The officers will be wearing civilian clothing not uniforms, and are likely to carry sidearms.
The announcement comes as hundreds of people are feared dead in the bombardment of the town of Misrata by pro-Gaddafi forces.
The UK has already supplied body armour and telecommunications equipment to help the rebels.
On Monday, International Development Secretary Andrew Mitchell said the UK would provide £2m to help civilians flee Misrata by boat.
Mr Hague said: “We have stepped up our contribution to international efforts to relieve the humanitarian crisis in Libya, in particular in Misrata, and a UK diplomatic team led by Christopher Prentice has been liaising closely with the opposition in Benghazi.”

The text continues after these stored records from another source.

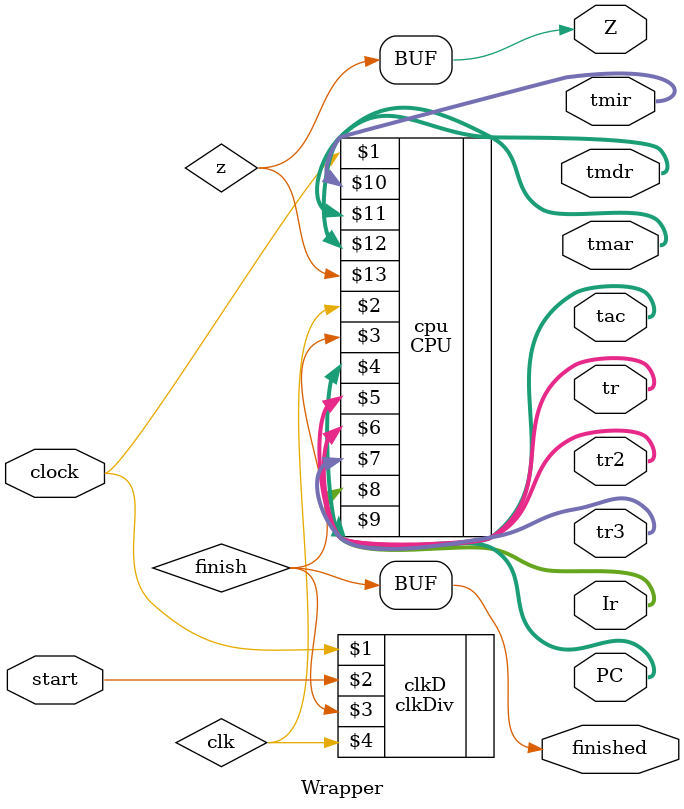
<source format=v>
`timescale 1ns / 1ps
module Wrapper(clock,finished,start,tac,tr,tr2,tr3,Ir,PC,tmir,tmdr,tmar,Z);
	
	output finished;
	input clock;
	input start;
	
	output [15:0]tac;
	output [15:0]tr;
	output [15:0]tr2;
	output [15:0]tr3;
	output [7:0]Ir;
	output [8:0]PC;
	output [28:0]tmir;
	output [7:0]tmdr;
	output [15:0]tmar;
	output Z;
	
	wire finish;
	wire clk;
	wire z;

	assign finished=finish;
	assign Z=z;
	
	clkDiv clkD(clock,start,finish,clk);
	CPU cpu(clock,clk,finish,tac,tr,tr2,tr3,Ir,PC,tmir,tmdr,tmar,z);
	

endmodule

</source>
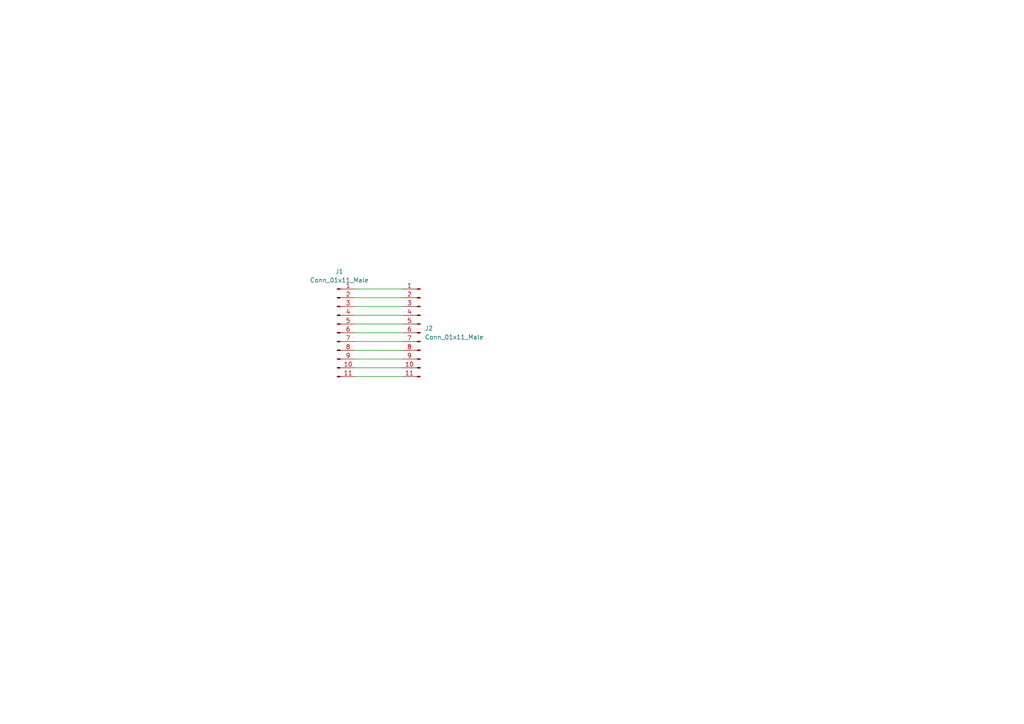
<source format=kicad_sch>
(kicad_sch (version 20211123) (generator eeschema)

  (uuid d86e9061-b018-4019-a00a-98e482fe97b5)

  (paper "A4")

  


  (wire (pts (xy 116.84 101.6) (xy 102.87 101.6))
    (stroke (width 0) (type default) (color 0 0 0 0))
    (uuid 24ea29f9-a473-45e0-b25f-6bbc9ce11f43)
  )
  (wire (pts (xy 116.84 104.14) (xy 102.87 104.14))
    (stroke (width 0) (type default) (color 0 0 0 0))
    (uuid 33adb3be-b022-47b5-8cab-173a41e3d826)
  )
  (wire (pts (xy 116.84 99.06) (xy 102.87 99.06))
    (stroke (width 0) (type default) (color 0 0 0 0))
    (uuid 6c9e5441-ec9b-4cbd-8ba3-f7ac30dff4b7)
  )
  (wire (pts (xy 116.84 106.68) (xy 102.87 106.68))
    (stroke (width 0) (type default) (color 0 0 0 0))
    (uuid 735fede3-8818-425d-88c7-a720b6210866)
  )
  (wire (pts (xy 116.84 86.36) (xy 102.87 86.36))
    (stroke (width 0) (type default) (color 0 0 0 0))
    (uuid 75edd46a-1698-4456-97ad-b51f6d1fa2f7)
  )
  (wire (pts (xy 116.84 93.98) (xy 102.87 93.98))
    (stroke (width 0) (type default) (color 0 0 0 0))
    (uuid 903f1848-3b2e-4a40-9be8-a6be9f854905)
  )
  (wire (pts (xy 116.84 109.22) (xy 102.87 109.22))
    (stroke (width 0) (type default) (color 0 0 0 0))
    (uuid 98a5a1cf-7d1d-4325-9c46-da2357cd0572)
  )
  (wire (pts (xy 116.84 91.44) (xy 102.87 91.44))
    (stroke (width 0) (type default) (color 0 0 0 0))
    (uuid 9e220153-38bc-4c02-8eee-1d3c45bfdb03)
  )
  (wire (pts (xy 116.84 83.82) (xy 102.87 83.82))
    (stroke (width 0) (type default) (color 0 0 0 0))
    (uuid bff5e9f7-5ab5-44f1-973f-ecfb529f4aa1)
  )
  (wire (pts (xy 116.84 88.9) (xy 102.87 88.9))
    (stroke (width 0) (type default) (color 0 0 0 0))
    (uuid e0431a23-0ffb-4687-b414-469475941fac)
  )
  (wire (pts (xy 116.84 96.52) (xy 102.87 96.52))
    (stroke (width 0) (type default) (color 0 0 0 0))
    (uuid e7c70af6-4281-41b8-a7c8-902c04e60ab4)
  )

  (symbol (lib_id "Connector:Conn_01x11_Male") (at 121.92 96.52 0) (mirror y) (unit 1)
    (in_bom yes) (on_board yes) (fields_autoplaced)
    (uuid 40dd584f-e3c3-4a10-906e-604cae984eb1)
    (property "Reference" "J2" (id 0) (at 123.19 95.2499 0)
      (effects (font (size 1.27 1.27)) (justify right))
    )
    (property "Value" "Conn_01x11_Male" (id 1) (at 123.19 97.7899 0)
      (effects (font (size 1.27 1.27)) (justify right))
    )
    (property "Footprint" "Connector_PinHeader_2.54mm:PinHeader_1x11_P2.54mm_Vertical" (id 2) (at 121.92 96.52 0)
      (effects (font (size 1.27 1.27)) hide)
    )
    (property "Datasheet" "~" (id 3) (at 121.92 96.52 0)
      (effects (font (size 1.27 1.27)) hide)
    )
    (pin "1" (uuid d7a019db-f9e3-4685-9970-bffe560562ee))
    (pin "10" (uuid f57caac0-1610-4dbe-ba52-d3608a7f1890))
    (pin "11" (uuid e4ceda11-386c-4f7e-97cd-9bb42fbf2f28))
    (pin "2" (uuid 509eaa55-6ed3-4825-a451-ba35afeeeddf))
    (pin "3" (uuid 9963f5e6-cc3f-4c57-b1f1-d43044376ab7))
    (pin "4" (uuid 9d99d4f2-c172-46c7-bdd6-6e0e1e8532fd))
    (pin "5" (uuid 7f1c1ab7-5f06-4b5f-b5ae-83705bf3f0bb))
    (pin "6" (uuid 532868b3-85c1-4d2c-9dce-0039ba74990f))
    (pin "7" (uuid 6dc3c223-2425-416f-87a1-e1158a1591f1))
    (pin "8" (uuid 5b930789-b273-40cd-9c6f-e4ca7aa55b68))
    (pin "9" (uuid b922efef-bc01-46d4-b527-86210e72999c))
  )

  (symbol (lib_id "Connector:Conn_01x11_Male") (at 97.79 96.52 0) (unit 1)
    (in_bom yes) (on_board yes) (fields_autoplaced)
    (uuid c13fceed-a945-4a3c-8e47-74aac1107a4d)
    (property "Reference" "J1" (id 0) (at 98.425 78.74 0))
    (property "Value" "Conn_01x11_Male" (id 1) (at 98.425 81.28 0))
    (property "Footprint" "Connector_PinHeader_2.54mm:PinHeader_1x11_P2.54mm_Vertical" (id 2) (at 97.79 96.52 0)
      (effects (font (size 1.27 1.27)) hide)
    )
    (property "Datasheet" "~" (id 3) (at 97.79 96.52 0)
      (effects (font (size 1.27 1.27)) hide)
    )
    (pin "1" (uuid 76ecf5c5-9731-4f79-8617-faf66d4998e4))
    (pin "10" (uuid 4054a1c3-d892-4d2b-bf25-f94f1f2fefbf))
    (pin "11" (uuid a13f4e83-1e6b-4b56-8360-05332f77ca5f))
    (pin "2" (uuid 0a4454c7-e686-4aa5-ac5d-8339686668ae))
    (pin "3" (uuid 670b227a-c00d-4d11-91fe-66fd5465bf4b))
    (pin "4" (uuid b98427f1-37c1-4d6e-9d1d-3e195fe7acc3))
    (pin "5" (uuid c5471f72-999d-40a7-a44f-7009da7284e3))
    (pin "6" (uuid 3ea29ad4-2699-4e47-adcb-48c57877a2ba))
    (pin "7" (uuid 25976be2-fd05-452d-8152-da428ee06a7c))
    (pin "8" (uuid 021a6a9f-1d4a-493b-b7b2-4f2dc3ce7be6))
    (pin "9" (uuid 3e03af93-1efa-4849-996b-30fd9edb0d3f))
  )

  (sheet_instances
    (path "/" (page "1"))
  )

  (symbol_instances
    (path "/c13fceed-a945-4a3c-8e47-74aac1107a4d"
      (reference "J1") (unit 1) (value "Conn_01x11_Male") (footprint "Connector_PinHeader_2.54mm:PinHeader_1x11_P2.54mm_Vertical")
    )
    (path "/40dd584f-e3c3-4a10-906e-604cae984eb1"
      (reference "J2") (unit 1) (value "Conn_01x11_Male") (footprint "Connector_PinHeader_2.54mm:PinHeader_1x11_P2.54mm_Vertical")
    )
  )
)

</source>
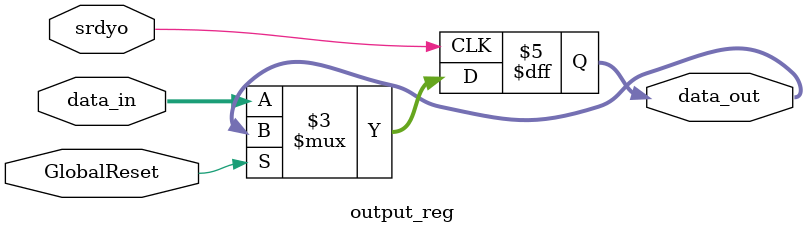
<source format=v>
`timescale 1ns / 1ps
module output_reg(
	 input [31:0] data_in,
	 input  srdyo,
	 input  GlobalReset,
	 output [31:0] data_out
    );

always @(posedge srdyo)
begin
	if(GlobalReset==0)
	begin
		data_out <= data_in;
	end
end	

endmodule

</source>
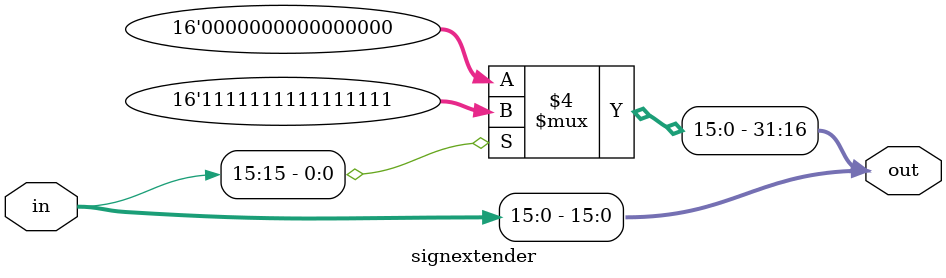
<source format=v>
module signextender(in,out);

	input [15:0]in;
	output [31:0]out;
	reg [31:0]out;

	always @ (in)
		begin

			if(in[15]==1)
			begin
				out[15:0]=in[15:0];
				out[31:16]=16'b1111111111111111;	
			end
			else 
			begin
				out[15:0]=in[15:0];
				out[31:16]=16'b0000000000000000;
			end
		end

endmodule

/*module tb_signex;

	reg [15:0]in;
	wire [31:0]out;

	signextender sex(in,out);

	initial
	begin
		#0 in=16'b1001000100100000;
		#5 $display("\nInput: %b | Output: %b",in,out);
		#5 in=16'b0001100100101000;
		#5 $display("\nInput: %b | Output: %b\n",in,out);
		#5 $finish; 
	end

	initial
		begin
			$dumpfile("signex.vcd");
			$dumpvars;
		end


endmodule*/
</source>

French Foreign Minister Alain Juppe has said France is opposed to the idea of sending coalition ground troops into Libya, even special forces to guide air strikes, to break the military stalemate.
Former Liberal Democrat foreign affairs spokesman Sir Menzies Campbell warned against becoming bogged down in Libya, in similar fashion to what happened to the US in Vietnam.
He said: “Sending advisers for a limited purpose is probably within the terms of [United Nations] Resolution 1973, but it must not be seen as a first instalment of further military deployment.
“Vietnam began with an American president sending military advisers. We must proceed with caution.”
Labour MP David Winnick, who backed last week’s demands to recall Parliament from the Easter recess so MPs could debate the Libya situation, criticised the deployment of British officers.
He said: “However much one despises the brutality of the Gaddafi clan which rules Libya, the fact remains that there is a danger of mission creep.
“There is a civil war in Libya and this is a big escalation of Britain’s involvement. I don’t think there is an appetite in Britain for military intervention.
“Having been engaged in two wars in nine years in Muslim countries, it would be unwise to become involved in a third.”